### Required action
Reproduce unchanged the stretch of the material from the line containing "Read the Mode" through the line containing "To the nearest percent, what is", including both of those lines.

### Available records
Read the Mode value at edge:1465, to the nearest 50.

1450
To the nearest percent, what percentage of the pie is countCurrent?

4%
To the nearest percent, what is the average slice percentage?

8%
==
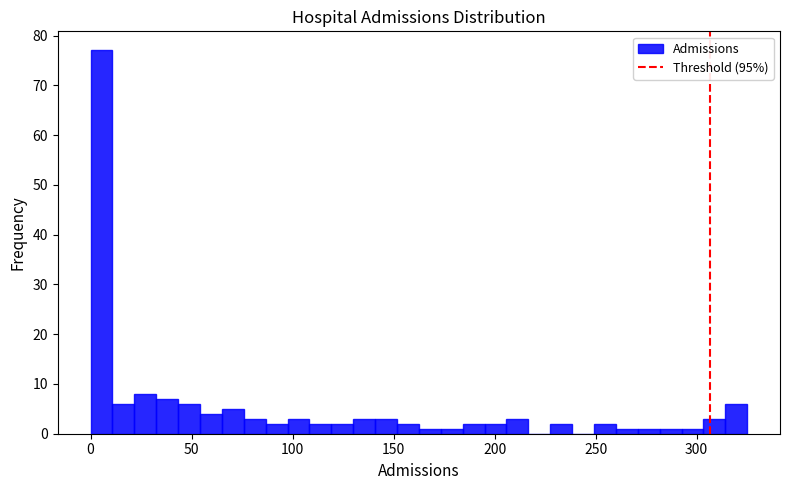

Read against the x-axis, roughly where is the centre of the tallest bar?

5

### Result
Read the Mode value at edge:1465, to the nearest 50.

1450
To the nearest percent, what percentage of the pie is countCurrent?

4%
To the nearest percent, what is the average slice percentage?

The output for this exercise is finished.